# What is being asked
Would you output the entries below only from the line containing "LIVERMORE, CA |" through the line containing "NOTICE: THE INSURANCE", exactly as they stand and with both ends included?

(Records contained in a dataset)
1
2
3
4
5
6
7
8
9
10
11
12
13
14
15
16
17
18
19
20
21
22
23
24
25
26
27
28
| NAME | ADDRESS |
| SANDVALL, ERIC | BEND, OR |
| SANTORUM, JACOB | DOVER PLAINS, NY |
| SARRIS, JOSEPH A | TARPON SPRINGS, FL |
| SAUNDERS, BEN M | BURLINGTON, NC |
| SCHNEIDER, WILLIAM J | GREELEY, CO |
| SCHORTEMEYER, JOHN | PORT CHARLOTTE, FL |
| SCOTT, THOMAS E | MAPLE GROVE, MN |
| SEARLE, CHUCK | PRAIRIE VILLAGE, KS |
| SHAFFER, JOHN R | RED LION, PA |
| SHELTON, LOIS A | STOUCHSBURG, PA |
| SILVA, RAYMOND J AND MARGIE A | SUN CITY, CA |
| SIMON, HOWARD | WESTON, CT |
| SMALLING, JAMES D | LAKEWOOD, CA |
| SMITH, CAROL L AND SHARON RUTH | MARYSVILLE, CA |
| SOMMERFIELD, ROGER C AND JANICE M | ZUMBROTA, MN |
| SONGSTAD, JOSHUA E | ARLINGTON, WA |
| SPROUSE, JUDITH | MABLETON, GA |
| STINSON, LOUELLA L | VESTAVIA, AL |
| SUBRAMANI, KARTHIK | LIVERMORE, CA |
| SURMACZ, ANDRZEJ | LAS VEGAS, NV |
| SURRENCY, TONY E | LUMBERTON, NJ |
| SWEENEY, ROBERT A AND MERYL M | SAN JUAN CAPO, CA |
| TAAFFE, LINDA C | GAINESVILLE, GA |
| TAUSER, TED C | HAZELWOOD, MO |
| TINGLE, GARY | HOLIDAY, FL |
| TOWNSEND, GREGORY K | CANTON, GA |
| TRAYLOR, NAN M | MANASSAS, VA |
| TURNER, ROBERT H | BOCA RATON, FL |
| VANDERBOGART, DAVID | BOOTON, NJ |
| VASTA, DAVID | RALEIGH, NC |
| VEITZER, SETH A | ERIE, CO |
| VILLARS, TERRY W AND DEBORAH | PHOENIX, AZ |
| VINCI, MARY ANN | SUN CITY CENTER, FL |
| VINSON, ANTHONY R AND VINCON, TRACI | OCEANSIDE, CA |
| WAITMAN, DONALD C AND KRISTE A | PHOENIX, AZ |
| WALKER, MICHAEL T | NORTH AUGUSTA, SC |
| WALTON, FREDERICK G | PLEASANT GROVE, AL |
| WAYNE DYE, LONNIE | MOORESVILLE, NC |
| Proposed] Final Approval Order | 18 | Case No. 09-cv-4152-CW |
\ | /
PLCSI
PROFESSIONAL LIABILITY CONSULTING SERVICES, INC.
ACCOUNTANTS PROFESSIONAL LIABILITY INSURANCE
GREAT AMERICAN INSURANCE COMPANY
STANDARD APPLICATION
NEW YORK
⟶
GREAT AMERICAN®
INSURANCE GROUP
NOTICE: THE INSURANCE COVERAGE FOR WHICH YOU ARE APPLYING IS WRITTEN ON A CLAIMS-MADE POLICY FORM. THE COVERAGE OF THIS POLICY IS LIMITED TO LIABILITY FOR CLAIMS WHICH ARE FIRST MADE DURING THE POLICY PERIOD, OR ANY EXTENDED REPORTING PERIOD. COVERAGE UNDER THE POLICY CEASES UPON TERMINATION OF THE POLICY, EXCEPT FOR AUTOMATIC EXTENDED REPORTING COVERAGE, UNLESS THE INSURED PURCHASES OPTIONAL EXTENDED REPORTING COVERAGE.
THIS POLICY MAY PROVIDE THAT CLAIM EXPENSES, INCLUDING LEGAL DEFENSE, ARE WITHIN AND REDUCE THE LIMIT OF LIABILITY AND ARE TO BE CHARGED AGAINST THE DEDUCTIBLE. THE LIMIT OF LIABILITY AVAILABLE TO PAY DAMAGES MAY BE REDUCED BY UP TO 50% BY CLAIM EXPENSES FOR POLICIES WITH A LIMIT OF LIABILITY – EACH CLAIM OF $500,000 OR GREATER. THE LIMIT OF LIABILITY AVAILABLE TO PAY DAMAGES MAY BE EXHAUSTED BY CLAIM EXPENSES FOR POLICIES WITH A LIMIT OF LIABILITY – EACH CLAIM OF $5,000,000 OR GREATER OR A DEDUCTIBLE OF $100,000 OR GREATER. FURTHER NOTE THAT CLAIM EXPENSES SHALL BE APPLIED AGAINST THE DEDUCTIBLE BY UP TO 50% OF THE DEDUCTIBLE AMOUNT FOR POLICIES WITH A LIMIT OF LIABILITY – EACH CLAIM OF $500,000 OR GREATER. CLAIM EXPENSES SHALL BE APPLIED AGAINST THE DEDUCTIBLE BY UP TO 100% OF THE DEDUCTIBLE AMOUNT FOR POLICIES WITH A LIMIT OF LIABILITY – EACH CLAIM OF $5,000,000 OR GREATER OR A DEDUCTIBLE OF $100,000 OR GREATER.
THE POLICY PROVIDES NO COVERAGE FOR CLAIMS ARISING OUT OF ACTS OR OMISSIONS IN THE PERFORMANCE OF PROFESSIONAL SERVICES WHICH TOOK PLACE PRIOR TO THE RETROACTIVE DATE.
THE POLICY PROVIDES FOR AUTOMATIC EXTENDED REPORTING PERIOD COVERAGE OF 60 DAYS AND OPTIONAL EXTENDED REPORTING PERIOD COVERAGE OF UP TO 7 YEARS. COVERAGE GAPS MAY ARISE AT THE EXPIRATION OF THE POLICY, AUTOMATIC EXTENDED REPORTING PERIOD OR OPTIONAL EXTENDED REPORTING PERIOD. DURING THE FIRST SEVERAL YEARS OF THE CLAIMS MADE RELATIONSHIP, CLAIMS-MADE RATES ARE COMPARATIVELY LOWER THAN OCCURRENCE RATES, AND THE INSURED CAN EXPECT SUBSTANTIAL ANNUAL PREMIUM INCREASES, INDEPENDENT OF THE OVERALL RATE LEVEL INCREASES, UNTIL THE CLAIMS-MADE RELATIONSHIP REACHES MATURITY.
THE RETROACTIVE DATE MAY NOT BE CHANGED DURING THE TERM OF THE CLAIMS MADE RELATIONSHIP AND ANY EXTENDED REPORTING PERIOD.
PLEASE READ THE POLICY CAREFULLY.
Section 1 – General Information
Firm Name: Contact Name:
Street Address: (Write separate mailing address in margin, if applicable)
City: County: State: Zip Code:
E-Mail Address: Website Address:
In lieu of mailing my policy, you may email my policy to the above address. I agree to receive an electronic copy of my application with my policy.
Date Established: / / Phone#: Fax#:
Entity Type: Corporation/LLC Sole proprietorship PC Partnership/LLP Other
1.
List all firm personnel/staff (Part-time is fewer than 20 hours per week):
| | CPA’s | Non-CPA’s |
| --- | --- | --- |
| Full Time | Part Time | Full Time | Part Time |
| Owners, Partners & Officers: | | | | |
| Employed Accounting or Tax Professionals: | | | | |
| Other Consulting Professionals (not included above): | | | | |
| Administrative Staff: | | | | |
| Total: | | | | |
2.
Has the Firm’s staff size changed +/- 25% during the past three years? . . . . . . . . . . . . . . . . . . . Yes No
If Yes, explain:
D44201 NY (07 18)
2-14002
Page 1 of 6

# Expected answer
| SUBRAMANI, KARTHIK | LIVERMORE, CA |
| SURMACZ, ANDRZEJ | LAS VEGAS, NV |
| SURRENCY, TONY E | LUMBERTON, NJ |
| SWEENEY, ROBERT A AND MERYL M | SAN JUAN CAPO, CA |
| TAAFFE, LINDA C | GAINESVILLE, GA |
| TAUSER, TED C | HAZELWOOD, MO |
| TINGLE, GARY | HOLIDAY, FL |
| TOWNSEND, GREGORY K | CANTON, GA |
| TRAYLOR, NAN M | MANASSAS, VA |
| TURNER, ROBERT H | BOCA RATON, FL |
| VANDERBOGART, DAVID | BOOTON, NJ |
| VASTA, DAVID | RALEIGH, NC |
| VEITZER, SETH A | ERIE, CO |
| VILLARS, TERRY W AND DEBORAH | PHOENIX, AZ |
| VINCI, MARY ANN | SUN CITY CENTER, FL |
| VINSON, ANTHONY R AND VINCON, TRACI | OCEANSIDE, CA |
| WAITMAN, DONALD C AND KRISTE A | PHOENIX, AZ |
| WALKER, MICHAEL T | NORTH AUGUSTA, SC |
| WALTON, FREDERICK G | PLEASANT GROVE, AL |
| WAYNE DYE, LONNIE | MOORESVILLE, NC |
| Proposed] Final Approval Order | 18 | Case No. 09-cv-4152-CW |
\ | /
PLCSI
PROFESSIONAL LIABILITY CONSULTING SERVICES, INC.
ACCOUNTANTS PROFESSIONAL LIABILITY INSURANCE
GREAT AMERICAN INSURANCE COMPANY
STANDARD APPLICATION
NEW YORK
⟶
GREAT AMERICAN®
INSURANCE GROUP
NOTICE: THE INSURANCE COVERAGE FOR WHICH YOU ARE APPLYING IS WRITTEN ON A CLAIMS-MADE POLICY FORM. THE COVERAGE OF THIS POLICY IS LIMITED TO LIABILITY FOR CLAIMS WHICH ARE FIRST MADE DURING THE POLICY PERIOD, OR ANY EXTENDED REPORTING PERIOD. COVERAGE UNDER THE POLICY CEASES UPON TERMINATION OF THE POLICY, EXCEPT FOR AUTOMATIC EXTENDED REPORTING COVERAGE, UNLESS THE INSURED PURCHASES OPTIONAL EXTENDED REPORTING COVERAGE.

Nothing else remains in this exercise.